Phagocytosis of Necrotic Debris at Sites of Injury and Inflammation

Abstract

Clearance of cellular debris is required to maintain the homeostasis of multicellular organisms. It is intrinsic to processes such as tissue growth and remodeling, regeneration and resolution of injury and inflammation. Most of the removal of effete and damaged cells is performed by macrophages and neutrophils through phagocytosis, a complex phenomenon involving ingestion and degradation of the disposable particles. The study of the clearance of cellular debris has been strongly biased toward the removal of apoptotic bodies; as a result, the mechanisms underlying the removal of necrotic cells have remained relatively unexplored. Here, we will review the incipient but growing knowledge of the phagocytosis of necrotic debris, from their recognition and engagement to their internalization and disposal. Critical insights into these events were gained recently through the development of new in vitro and in vivo models, along with advances in live-cell and intravital microscopy. This review addresses the classes of "find-me" and "eat-me" signals presented by necrotic cells and their cognate receptors in phagocytes, which in most cases differ from the extensively characterized counterparts in apoptotic cell engulfment. The roles of damage-associated molecular patterns, chemokines, lipid mediators, and complement components in recruiting and activating phagocytes are reviewed. Lastly, the physiological importance of necrotic cell removal is emphasized, highlighting the key role of impaired debris clearance in autoimmunity.

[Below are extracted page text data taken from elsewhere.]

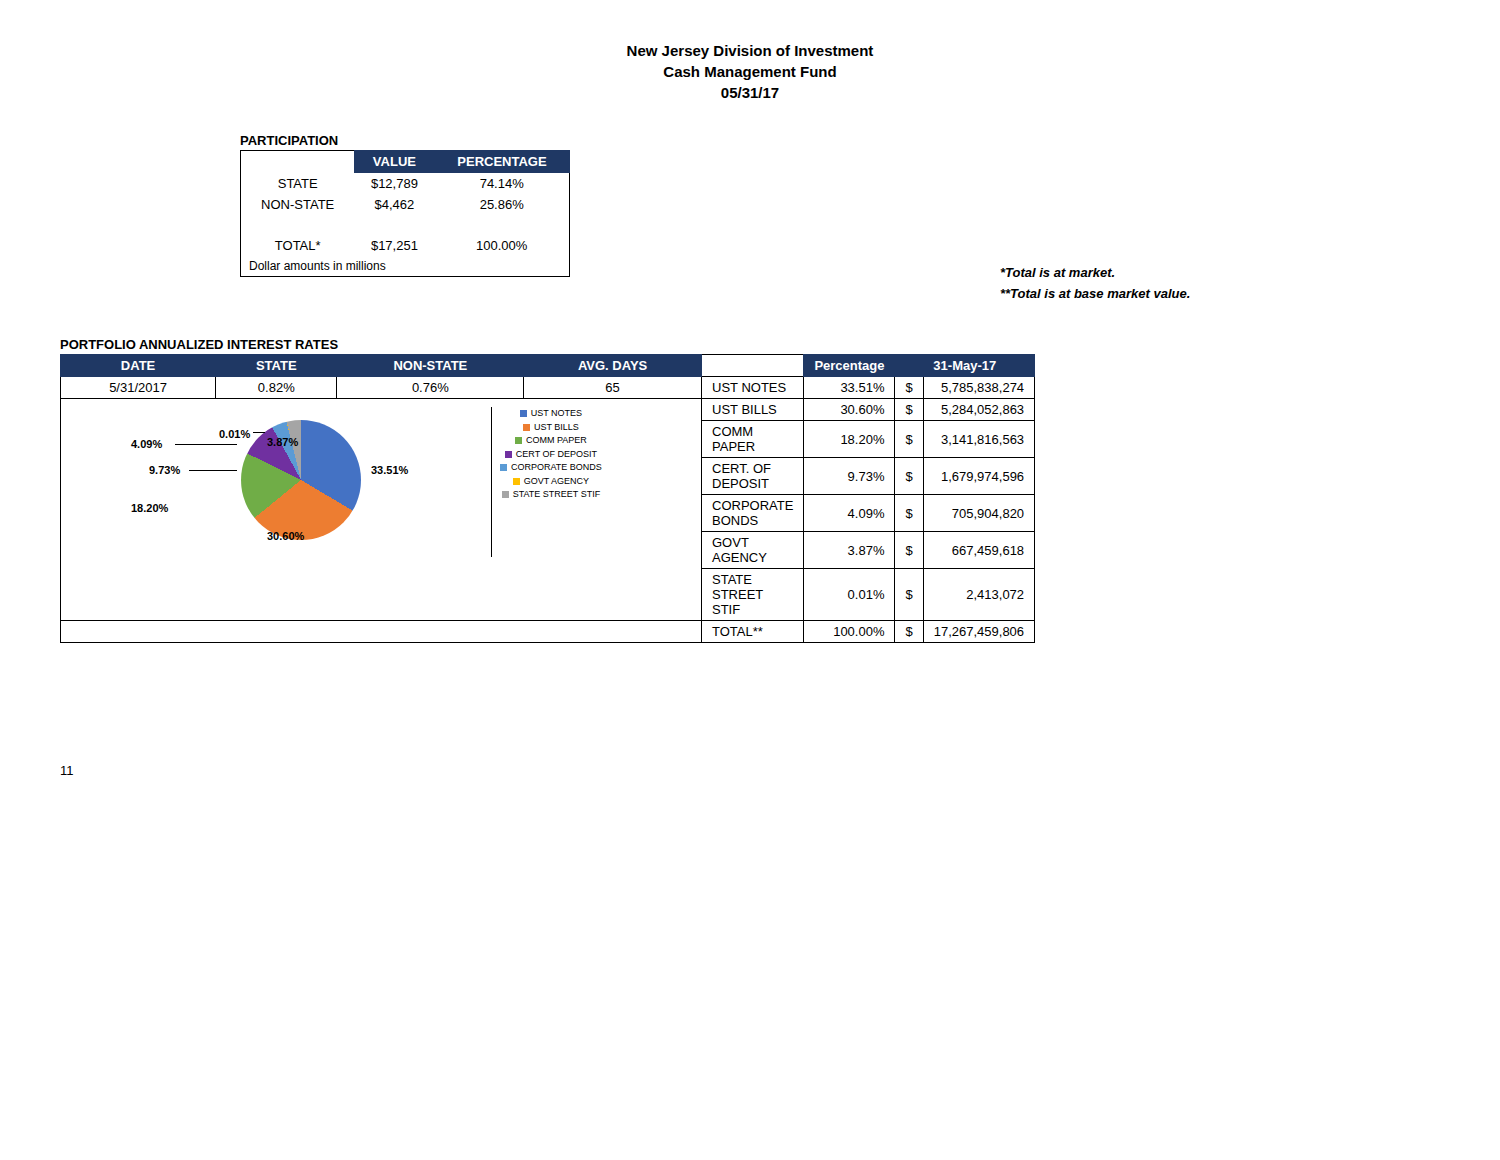New Jersey Division of Investment
Cash Management Fund
05/31/17
PARTICIPATION
| | VALUE | PERCENTAGE |
| --- | --- | --- |
| STATE | $12,789 | 74.14% |
| NON-STATE | $4,462 | 25.86% |
| TOTAL* | $17,251 | 100.00% |
| Dollar amounts in millions |
*Total is at market.
**Total is at base market value.
PORTFOLIO ANNUALIZED INTEREST RATES
| DATE | STATE | NON-STATE | AVG. DAYS | | Percentage | 31-May-17 |
| --- | --- | --- | --- | --- | --- | --- |
| 5/31/2017 | 0.82% | 0.76% | 65 | UST NOTES | 33.51% | $ | 5,785,838,274 |
| 33.51% 30.60% 18.20% 9.73% 4.09% 0.01% 3.87% UST NOTES UST BILLS COMM PAPER CERT OF DEPOSIT CORPORATE BONDS GOVT AGENCY STATE STREET STIF | UST BILLS | 30.60% | $ | 5,284,052,863 |
| COMM PAPER | 18.20% | $ | 3,141,816,563 |
| CERT. OF DEPOSIT | 9.73% | $ | 1,679,974,596 |
| CORPORATE BONDS | 4.09% | $ | 705,904,820 |
| GOVT AGENCY | 3.87% | $ | 667,459,618 |
| STATE STREET STIF | 0.01% | $ | 2,413,072 |
| | TOTAL** | 100.00% | $ | 17,267,459,806 |
11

Keywords: apoptosis; cell death; cell debris; inflammation; necrosis; phagocytosis; “eat-me”; “find-me”.

Figure 1

A comparison of apoptotic and necrotic “find-me” signals. (Left) Apoptosis is characterized by cell shrinkage, membrane blebbing, DNA fragmentation and nuclear condensation. As cells undergo apoptosis, “find-me” signals such as lysophoshatidylcholine (LPC), CX3CL1, ICAM3, and sphingosine 1-phosphate (S1P) are secreted, exposed on the outer leaflet of the plasma membrane, and/or released via apoptotic bodies or exosomes. Pannexin 1 (PANX1) is an important membrane channel involved in formation of membrane protrusions and ATP/UTP release during apoptosis. LPC, lysophosphatidylcholine; S1P, sphingosine-1-phosphate. (Right) Necrosis is considered to be an uncontrolled form of cell death characterized by nuclear and organellar swelling, plasma membrane rupture and leakage of intracellular contents, which many fall into the category of damage-associated molecular patterns (DAMPs or danger signals). “Find-me” signals released by necrotic cells include mitochondria-derived formylated peptides, as well as molecules released from the cytosol such as H₂O₂, ATP/UTP, leukotriene B4 (LTB4), and CXC/CC chemokines. LTB4 can also be released via sealed extracellular vesicles. The chemotactic complement components C3a and C5a are generated after complement activation on the surface of necrotic cells.

Figure 2

Apoptotic and necrotic “eat-me” signals, and their respective phagocytic receptors. (Left) As cells undergo apoptosis, they expose “eat-me” signals on their surface. The best studied eat-me signals for apoptotic cells is phosphatidylserine (PS). PS can either be bound directly by macrophage receptors such as BAI1, TIM 1/2/4, Stabilin-2, CD300, and TREM2. Alternatively, bridging molecules such as ProS, Gas6, MFG-E8, TSP1, and ICAM function to connect macrophage receptors (MerTK/TAM, integrin a_vβ_3/5, CD36, and CD14) to the apoptotic surface. (Right) Necrotic cells also expose “eat-me” signals on their surface to engage professional phagocytes. Necrotic cells share some exposed “eat-me” signals, such as PS, with apoptotic cells, although the means of exposure likely differ. Other “eat-me” signals are unique to necrotic cells, such as deposition of C1q, MBL (Mannose-binding lectin), C3b, and C4 as well as IgG/IgM opsonization, and the subsequent involvement of integrin CD11b/CD18 and Fcγ receptors.